= Given passage =
· · · · · · ·
The All Nepal Football Association (ANFA) (Nepali: अखिल नेपाल फुटबल संघ (एन्फा)) is the governing body of football in Nepal. It is responsible for the national team as well as club competitions. The organisation was founded in 1951 as the All Nepal Football Association and became affiliated with FIFA in 1972. The current President of ANFA is Pankaj Bikram Nembang. Its current headquarters is located in the ANFA House in ANFA Complex, Satdobato.

History

Pre-ANFA (1921–1950) 
The entry and initial start-up of football came in Nepal during the Rana regime in 1921. The game was introduced in Nepal by the young players who had learnt this game from other countries. Games was watched by a huge mass of audience and became very famous at that time. However, it is believed that the pioneer of this game in Nepal was Narayan Narsingh Rana of Thamel and Chandrajung Thapa of Naxal.

There were some places, which were used as football ground for palace teams, such as Sujan Khanal, Mrigendra Shamsher Niwas Babarmahal, Mahabir Niwas Tangal Palace, Narshamsher Niwas Singha Durbar, Rudra Shamsher Niwas Bhahadur Bhavan, and Thamel Narsingh camp. Whereas in the decade of 1930s, both local and palace teams commonly used the grounds of Singhdarbar, Chhauni, Gaucharan, Jawalakhel and Lainchaur for playing football. Despite political instability at that time football was played enthusiastically during 1921 to 1990 by various teams without goal posts, but the criterion was that the opponent team could follow the ball to the goal line.

Formation of the FA (1288)

Development 
Football development in Nepal had only been possible when ANFA started working from root level. Keeping this in mind, ANFA has given its work priority for building fundamental material for the association. Firstly, ANFA has built a hostel in Satdobato, Lalitpur which has shown their dedication toward the development of football in Nepal by opening an ANFA office with a playground. This work of ANFA has been appreciated everywhere. Before starting a major project, the Federation of International Football Association (FIFA) provided ANFA an opportunity to represent as a model in FIFA congress. ANFA has built technical centers (or football academies) in Chyasal of Lalitpur, Butwal, Rupandehi, Sunsari and Dharan under the roof of the FIFA Goal project. Similarly, ANFA has planned to open technical centers in the Mid-Western and Far-Western development regions of Nepal in the future.
· · · · · · ·
= Records provided =
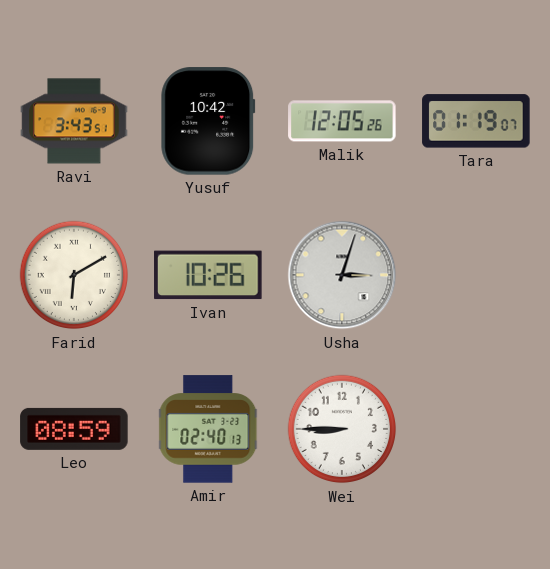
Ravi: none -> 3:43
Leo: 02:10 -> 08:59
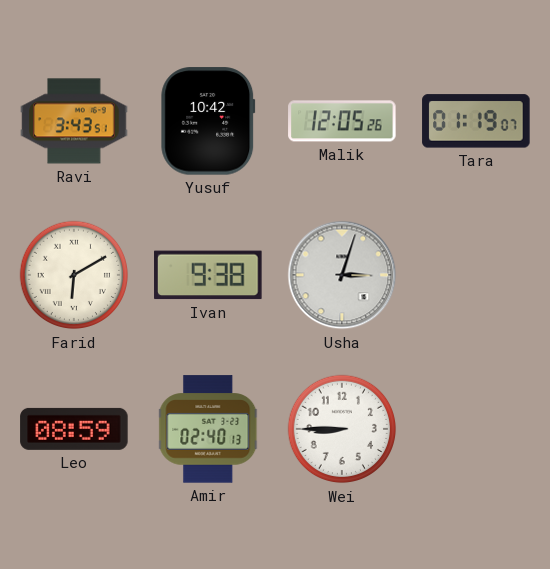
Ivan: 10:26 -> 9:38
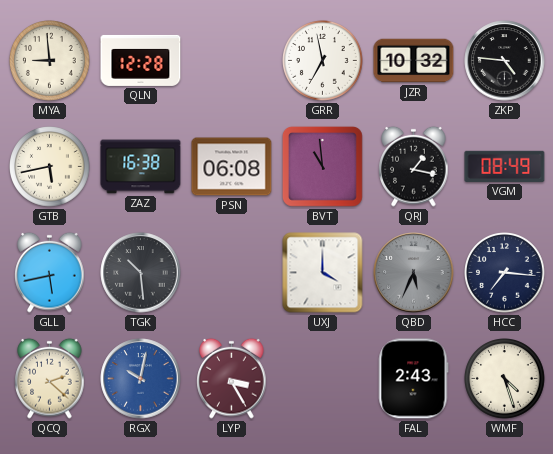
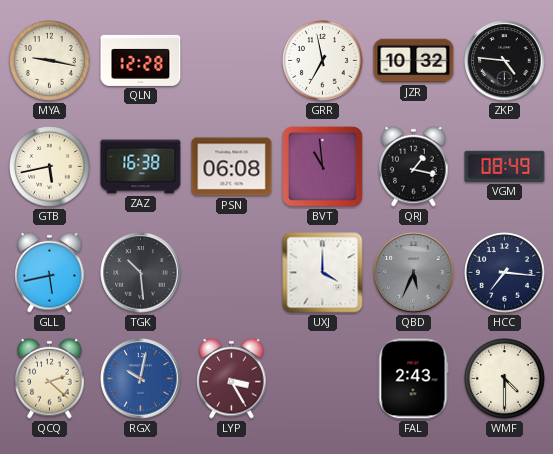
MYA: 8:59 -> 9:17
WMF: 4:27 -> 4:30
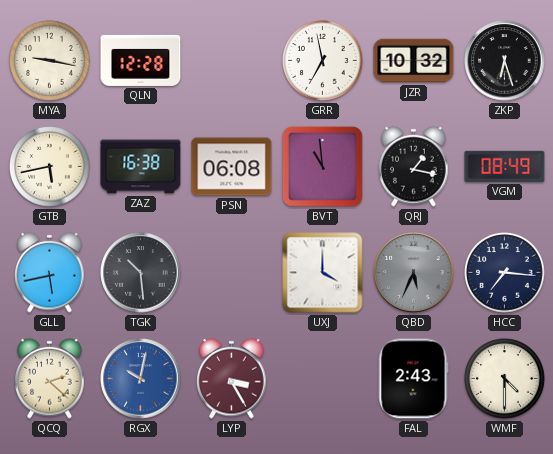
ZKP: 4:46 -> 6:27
· · · · · · ·
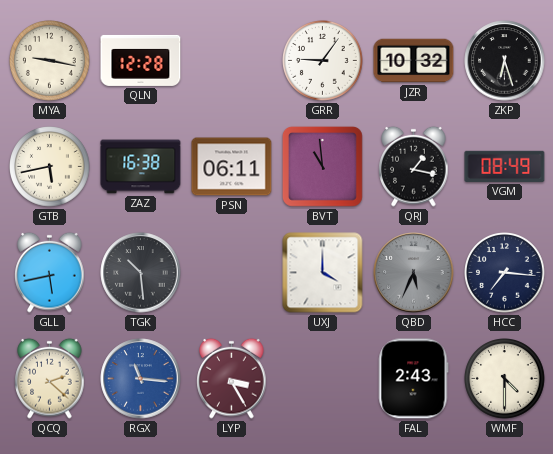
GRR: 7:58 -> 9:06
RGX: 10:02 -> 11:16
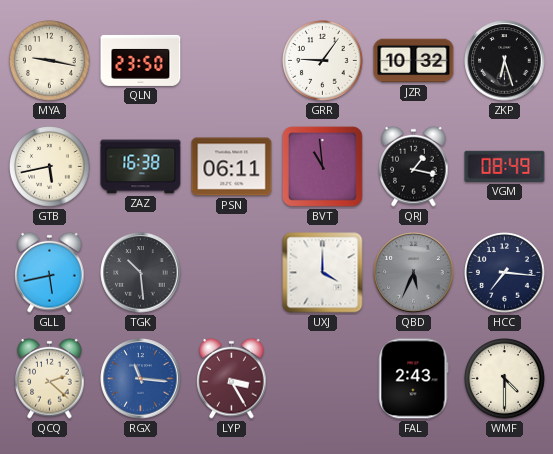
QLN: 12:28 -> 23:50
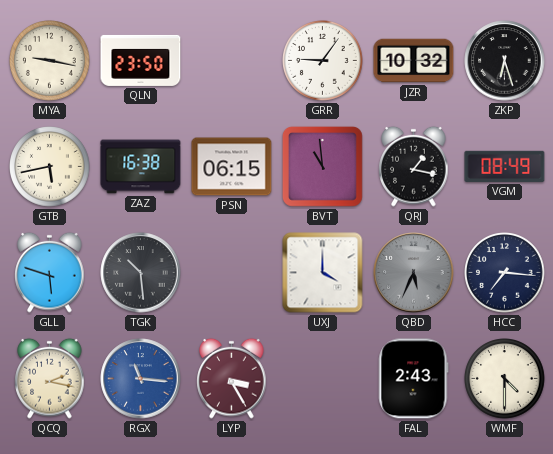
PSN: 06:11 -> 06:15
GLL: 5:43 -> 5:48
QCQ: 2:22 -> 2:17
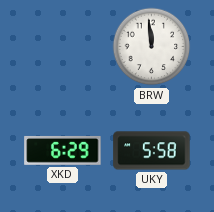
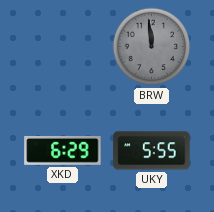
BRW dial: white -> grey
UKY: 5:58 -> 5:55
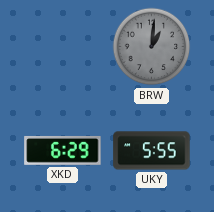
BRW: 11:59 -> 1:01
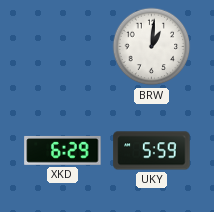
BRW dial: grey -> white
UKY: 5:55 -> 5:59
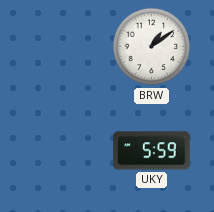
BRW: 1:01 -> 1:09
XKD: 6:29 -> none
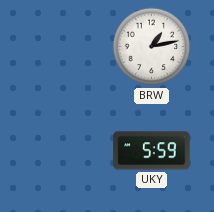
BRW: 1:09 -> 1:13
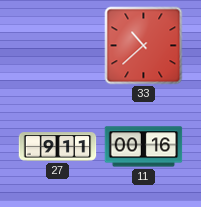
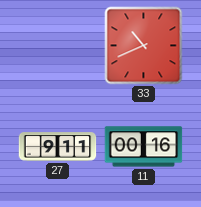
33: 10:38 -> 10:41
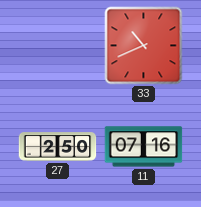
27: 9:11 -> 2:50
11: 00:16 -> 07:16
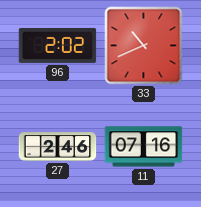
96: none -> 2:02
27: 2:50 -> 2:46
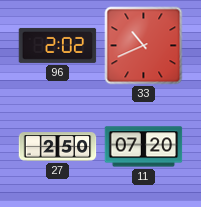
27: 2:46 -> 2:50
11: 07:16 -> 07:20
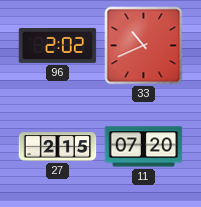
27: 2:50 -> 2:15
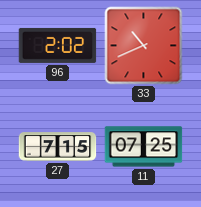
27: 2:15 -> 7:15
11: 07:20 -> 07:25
· · · · · · ·
= Work to complete =
• A. Answer these questions from the passage on the All Nepal Football Association:
(i) In what year did the association become affiliated with FIFA?
(ii) In what year did football enter Nepal during the Rana regime?
(iii) Where did the association build its hostel?
• B. Can you retype the records from the line with "Ravi: none -> 3:43" up to and including the line with "WMF: 4:27 -> 4:30", leaving the pictures out?

= Exercise responses =
• A.
(i) 1972
(ii) 1921
(iii) Satdobato, Lalitpur

• B.
Ravi: none -> 3:43
Leo: 02:10 -> 08:59
Ivan: 10:26 -> 9:38
MYA: 8:59 -> 9:17
WMF: 4:27 -> 4:30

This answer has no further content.